Me and My Classmates

Me and My Classmates (Instructor right center)

If you have never done carving in stone or wood, the problem is once you cut something off, it is gone.  You can’t put it back like you can with clay. In fact, we laughed the whole class about looking for a “wood-put-er-backer-on-er”, i.e. something to put the wood back on after it was gone. We never did find one.

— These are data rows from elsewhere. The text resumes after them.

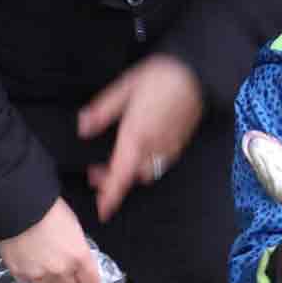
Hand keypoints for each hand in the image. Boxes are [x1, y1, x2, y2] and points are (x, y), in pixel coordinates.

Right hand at [0, 196, 100, 282]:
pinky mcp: (20, 274)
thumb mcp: (74, 227)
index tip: (88, 281)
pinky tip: (31, 265)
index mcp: (79, 256)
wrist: (19, 207)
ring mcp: (39, 274)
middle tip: (68, 277)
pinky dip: (31, 278)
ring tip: (49, 272)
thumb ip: (78, 249)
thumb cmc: (48, 210)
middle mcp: (61, 270)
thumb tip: (78, 259)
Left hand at [78, 54, 204, 221]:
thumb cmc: (161, 76)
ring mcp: (170, 145)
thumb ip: (103, 111)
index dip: (111, 195)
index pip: (120, 174)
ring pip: (148, 172)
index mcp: (137, 135)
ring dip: (131, 173)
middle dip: (114, 182)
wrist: (198, 72)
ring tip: (117, 161)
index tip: (103, 210)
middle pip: (133, 177)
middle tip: (97, 174)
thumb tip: (83, 128)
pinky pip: (161, 162)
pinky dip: (146, 164)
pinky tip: (140, 151)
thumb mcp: (124, 87)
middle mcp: (155, 146)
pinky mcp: (180, 141)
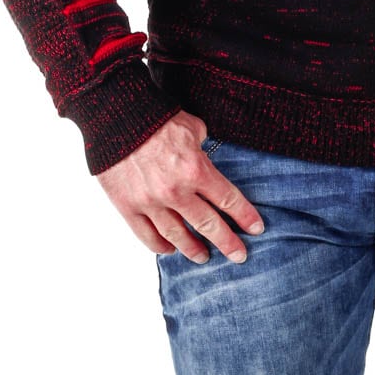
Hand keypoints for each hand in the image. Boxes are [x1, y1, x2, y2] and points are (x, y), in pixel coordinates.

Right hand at [96, 110, 264, 263]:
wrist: (117, 117)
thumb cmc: (156, 118)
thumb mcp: (192, 127)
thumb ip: (202, 148)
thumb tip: (206, 156)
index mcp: (196, 170)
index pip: (228, 200)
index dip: (245, 216)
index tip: (257, 229)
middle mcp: (176, 192)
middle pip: (208, 225)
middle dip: (228, 243)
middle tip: (239, 256)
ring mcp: (151, 203)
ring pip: (178, 237)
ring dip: (194, 250)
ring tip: (204, 257)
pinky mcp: (128, 207)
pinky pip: (147, 236)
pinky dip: (160, 246)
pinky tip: (170, 249)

Summer time in Georgia is peach time. Every year I go down to Middle Georgia to a peach packing house and watch them sort and grade peaches. They have this wonderful machine which sorts, grades and labels the peaches with a computer and a camera. The machine takes a photo of each peach as it literally flies by, kicks out the bad ones, sticks a label on the rest and then directs each one to the proper tray for packing.

The Peach Packing House

The Peach Packing House

While sitting there in one of their rocking chairs, eating peach ice cream and watching that machine photograph and sort those peaches, it came to me — a solution to the “wood-put-er-backer-on-er” problem. About two years ago, I contacted the company which manufactures the peach machine and proposed to them a combination machine for carving. My idea was to set up a modification of their sorting machine and combine it with a 3-D printer. The computer/camera records the shape of each chip as it falls off the carving. Then using the 3-D printer, any chip can be reproduced and put back on the work, one chip at a time. The beauty of my machine is you don’t actually have to keep each chip because it is recorded in the computer and you can just “rewind” to a particular spot in the carving process and the 3-D printer simply adds the chips back onto your work. What genius!  Course, there is a limit to how far back you can go and with current technology and memory, it is about 500 chips.  Naturally it doesn’t work for sanding since those particles are too small and really eat up memory.

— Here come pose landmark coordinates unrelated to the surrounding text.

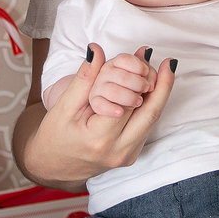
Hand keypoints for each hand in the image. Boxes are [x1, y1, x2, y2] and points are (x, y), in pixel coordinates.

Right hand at [17, 42, 174, 185]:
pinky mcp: (131, 155)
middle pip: (151, 113)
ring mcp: (127, 156)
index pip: (129, 102)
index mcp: (100, 138)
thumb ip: (84, 78)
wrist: (53, 167)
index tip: (145, 55)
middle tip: (165, 63)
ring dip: (159, 94)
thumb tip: (96, 50)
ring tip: (161, 70)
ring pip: (153, 120)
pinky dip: (150, 106)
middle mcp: (118, 151)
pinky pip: (146, 127)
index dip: (139, 76)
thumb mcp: (64, 106)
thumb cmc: (55, 136)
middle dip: (162, 84)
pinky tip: (150, 89)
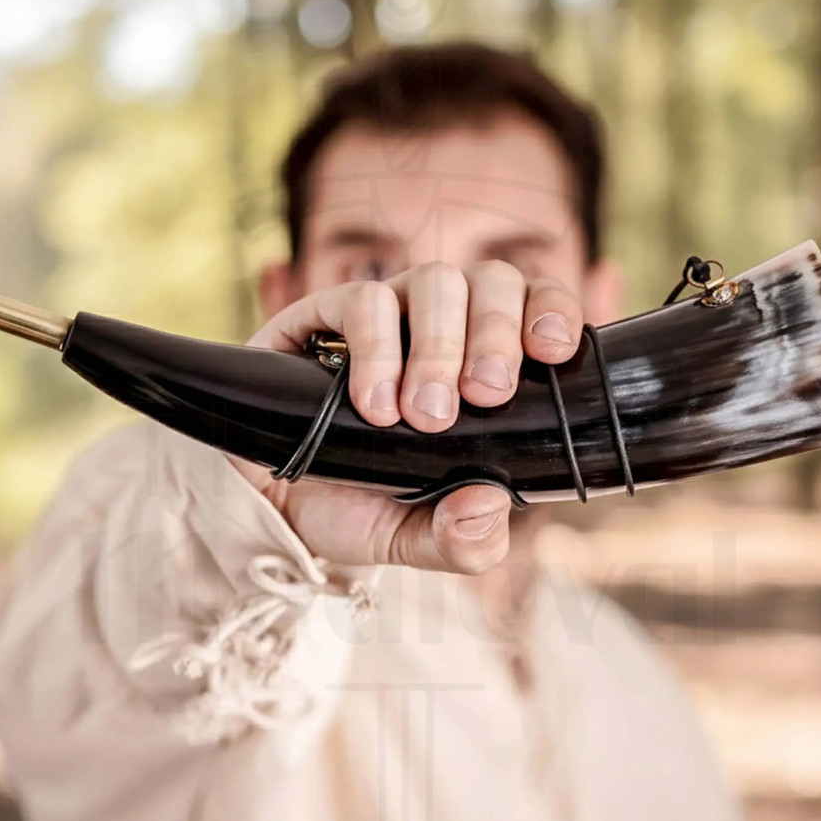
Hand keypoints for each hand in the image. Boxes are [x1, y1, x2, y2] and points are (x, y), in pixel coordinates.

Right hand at [229, 261, 583, 573]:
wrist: (268, 508)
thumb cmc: (355, 507)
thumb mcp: (412, 539)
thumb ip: (458, 539)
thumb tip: (490, 506)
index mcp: (482, 363)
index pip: (536, 306)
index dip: (553, 310)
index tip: (551, 351)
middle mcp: (441, 325)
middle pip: (491, 282)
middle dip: (495, 336)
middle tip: (482, 396)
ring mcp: (386, 314)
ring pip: (435, 281)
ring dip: (438, 344)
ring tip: (422, 413)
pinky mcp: (323, 314)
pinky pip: (363, 299)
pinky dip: (376, 348)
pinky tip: (372, 405)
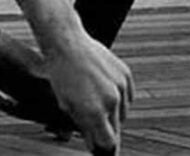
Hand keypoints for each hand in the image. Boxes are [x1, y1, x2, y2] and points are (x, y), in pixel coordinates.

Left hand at [46, 32, 132, 153]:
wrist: (67, 43)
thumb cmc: (61, 75)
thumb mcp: (66, 105)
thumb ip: (83, 127)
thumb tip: (95, 145)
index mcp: (94, 112)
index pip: (109, 143)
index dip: (105, 148)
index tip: (101, 150)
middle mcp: (111, 101)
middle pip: (116, 129)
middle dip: (106, 130)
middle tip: (95, 124)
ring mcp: (120, 87)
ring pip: (124, 113)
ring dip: (113, 113)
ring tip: (95, 101)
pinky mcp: (125, 75)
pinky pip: (127, 96)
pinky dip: (119, 98)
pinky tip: (104, 90)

The peach machine company has promised to deliver the prototype by July 1st this year and I cannot wait for you to see it.  I have a photo, but for marketing purposes we are not ready  to publish it yet.  Price is going to be determined by the demand , but right now the initial price point is in the $16,000 range. A price that high is going to limit sales, but I am positive we can pull that down as we start marketing and demand begins to build.  Eventually I think we are looking at about $4500 each which is still a lot of money unless you need one. On the other hand, my Oneway lathe cost more than that.

I see endless possibilities.  The same problem exists for lathe work, but we will need a lot more memory and a really, really fast camera to record all those chips.  Being able to “rewind” enough to make a real difference could be a problem.

I do need a catchy name for it and if you have something I can use, post it in the comments. What about “PEBOE” or “Backer-on-Er”?

Look for it in the Fall Edition of the Highland catalog.